**EXTRACTED TEXT**
◆ ◆ ◆ ◆ ◆ ◆ ◆

Magnetic state of pyrochlore Cd(2)Os(2)O(7) emerging from strong competition of ligand distortions and longer-range crystalline anisotropy

Nikolay A Bogdanov; Rémi Maurice; Ioannis Rousochatzakis; Jeroen van den Brink; Liviu Hozoi

doi:10.1103/PhysRevLett.110.127206

Magnetic state of pyrochlore Cd(2)Os(2)O(7) emerging from strong competition of ligand distortions and longer-range crystalline anisotropy

Phys Rev Lett. 2013 Mar 22;110(12):127206. doi: 10.1103/PhysRevLett.110.127206. Epub 2013 Mar 19.

Authors

Nikolay A Bogdanov¹, Rémi Maurice², Ioannis Rousochatzakis¹, Jeroen van den Brink³, Liviu Hozoi¹

Affiliations

¹ Institute for Theoretical Solid State Physics, IFW Dresden, Helmholtzstrasse 20, 01069 Dresden, Germany.
² Theoretical Chemistry Group, Zernike Institute for Advanced Materials, Rijksuniversiteit Groningen, Nijenborgh 4, 9747 AG Groningen, The Netherlands.
³ Institute for Theoretical Solid State Physics, IFW Dresden, Helmholtzstrasse 20, 01069 Dresden, Germany and Department of Physics, Technical University Dresden, 01062 Dresden, Germany.

PMID: 25166841
DOI: 10.1103/PhysRevLett.110.127206

Abstract

By many-body quantum-chemical calculations, we investigate the role of two structural effects--local ligand distortions and the anisotropic Cd-ion coordination--on the magnetic state of Cd(2)Os(2)O(7), a spin S = 3/2 pyrochlore. We find that these effects strongly compete, rendering the magnetic interactions and ordering crucially dependent on these geometrical features. Without trigonal distortions, a large easy-plane magnetic anisotropy develops. Their presence, however, reverses the sign of the zero-field splitting and causes a large easy-axis anisotropy (D ≃ -6.8 meV), which in conjunction with the antiferromagnetic exchange interaction (J ≃ 6.4 meV) stabilizes an all-in-all-out magnetic order. The competition uncovered here is a generic feature of pyrochlore magnets.

◆ ◆ ◆ ◆ ◆ ◆ ◆

**ASSIGNMENT A**
Answer the following from the article listing, marking each answer with its numeral:
(i) In which journal, and on what date, did the article appear?
(ii) What PMID does the article listing give?
(iii) What value does the abstract report for the easy-axis anisotropy D?
**ASSIGNMENT B**
Update the article listing by writing out its passage starting with "Nikolay A Bogdanov¹, Rémi" and going on through "Groningen, The Netherlands.", with "Theoretical Chemistry Group" replaced by "Theoretical Chemistry Section".
**ASSIGNMENT C**
List every author named in the article listing.

◆ ◆ ◆ ◆ ◆ ◆ ◆

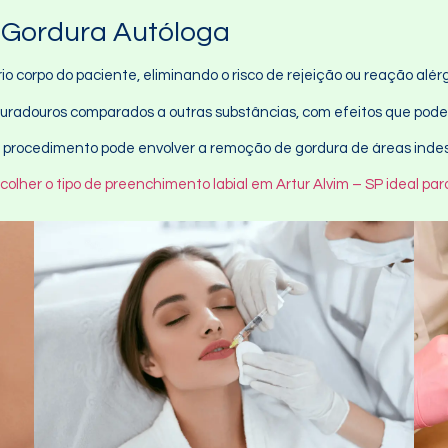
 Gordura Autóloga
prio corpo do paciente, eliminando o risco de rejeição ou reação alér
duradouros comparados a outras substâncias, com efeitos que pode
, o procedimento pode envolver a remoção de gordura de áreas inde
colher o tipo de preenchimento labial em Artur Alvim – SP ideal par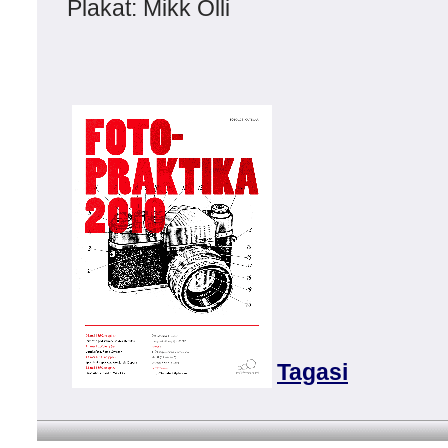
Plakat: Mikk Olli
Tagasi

◆ ◆ ◆ ◆ ◆ ◆ ◆

**EXERCISE OUTPUT A**
(i) Phys Rev Lett, 2013 Mar 22
(ii) 25166841
(iii) D ≃ -6.8 meV

**EXERCISE OUTPUT B**
Nikolay A Bogdanov¹, Rémi Maurice², Ioannis Rousochatzakis¹, Jeroen van den Brink³, Liviu Hozoi¹

Affiliations

¹ Institute for Theoretical Solid State Physics, IFW Dresden, Helmholtzstrasse 20, 01069 Dresden, Germany.
² Theoretical Chemistry Section, Zernike Institute for Advanced Materials, Rijksuniversiteit Groningen, Nijenborgh 4, 9747 AG Groningen, The Netherlands.

**EXERCISE OUTPUT C**
Nikolay A Bogdanov
Rémi Maurice
Ioannis Rousochatzakis
Jeroen van den Brink
Liviu Hozoi